Bobby joined them at the counter. “What do volcanoes have to do with it?”
Lisa took her chewing gum out of her mouth and put it aside on a piece of paper. “Well, the way I heard it, really hot lava flows into the sea, and when it meets the water, there’re these huge explosions, which throw off zillions and zillions of these really teeny-tiny beads of black glass, and then over a long period of time the waves rub all the beads together until they’re ground down into sand.”
“They have these beaches anywhere but Hawaii?” Bobby wondered.
She shrugged. “Probably. Clint, is this fella your... friend?”
“Yeah,” Clint said.
“I mean, you know, your good friend?”
“Yeah,” Clint said, without looking at Bobby.

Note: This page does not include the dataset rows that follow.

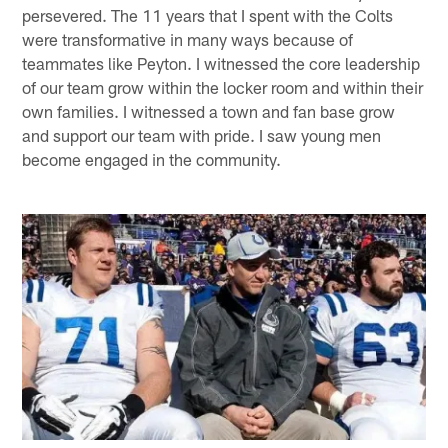
persevered. The 11 years that I spent with the Colts
were transformative in many ways because of
teammates like Peyton. I witnessed the core leadership
of our team grow within the locker room and within their
own families. I witnessed a town and fan base grow
and support our team with pride. I saw young men
become engaged in the community.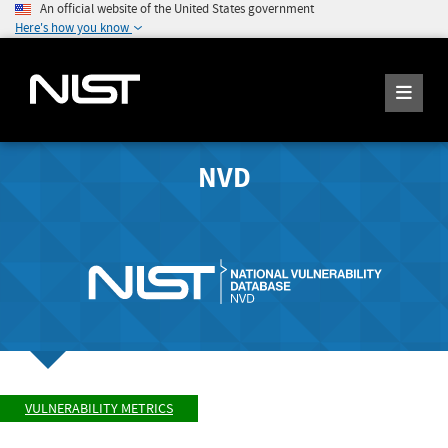
An official website of the United States government
Here's how you know
NVD
VULNERABILITY METRICS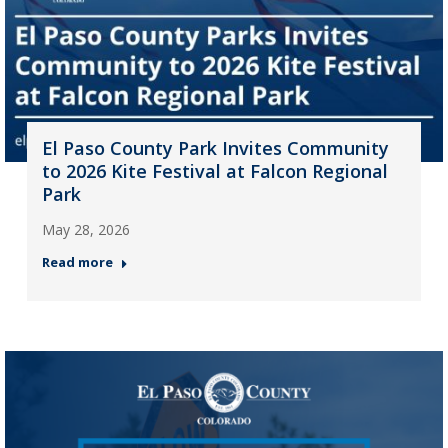
El Paso County Park Invites Community
to 2026 Kite Festival at Falcon Regional
Park
May 28, 2026
Read more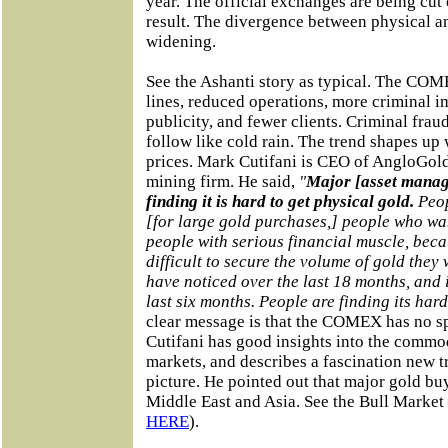
year. The official exchanges are being cut o
result. The divergence between physical an
widening.
See the Ashanti story as typical. The COM
lines, reduced operations, more criminal im
publicity, and fewer clients. Criminal fraud
follow like cold rain. The trend shapes up 
prices. Mark Cutifani is CEO of AngloGold
mining firm. He said,
"
Major [asset manag
finding it is hard to get physical gold.
Peop
[for large gold purchases,] people who wan
people with serious financial muscle, becau
difficult to secure the volume of gold they
have noticed over the last 18 months, and 
last six months. People are finding its hard
clear message is that the COMEX has no spa
Cutifani has good insights into the commo
markets, and describes a fascination new t
picture. He pointed out that major gold bu
Middle East and Asia. See the Bull Market
HERE
).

Lisa winked at Bobby. “Listen, you make Clint take you to Kaimu, ’cause I’ll tell you something—it’s really terrific to go out on a black beach at night, make love under the stars, because it’s soft, for one thing, but mainly because black sand doesn’t reflect moonlight like regular sand. It seems like you’re floating in space, darkness all around, it really sharpens your senses, if you know what I mean.”
“Sounds terrific,” Clint said. “Take care, Lisa.” He headed for the door.
As Bobby turned to follow Clint, Lisa said, “You make him take you to Kaimu, you hear? You’ll have a good time.”
Outside, Bobby said, “Clint, you’ve got some explaining to do.”
“Didn’t you hear her? These little beads of black glass—”
“That’s not what I’m talking about. Hey, look at you, you’re grinning. I don’t think I’ve ever seen you grinning. I don’t think I like you grinning.”
42
BY NINE o’clock, Lee Chen had arrived at the offices, opened a bottle of orange-flavored seltzer, and settled in the computer room midst his beloved hardware, where Julie was waiting for him. He was five six, slender but wiry, with a warm brass complexion and jet-black hair that bristled in a modified punk style. He wore red tennis shoes and socks, baggy black cotton pants with a white belt, a black and charcoal-gray shirt with a subtle leaf pattern, and a black jacket with narrow lapels and big shoulder pads. He was the most stylishly dressed employee at Dakota & Dakota, even compared to Cassie Hanley, their receptionist, who was an unashamed clotheshorse.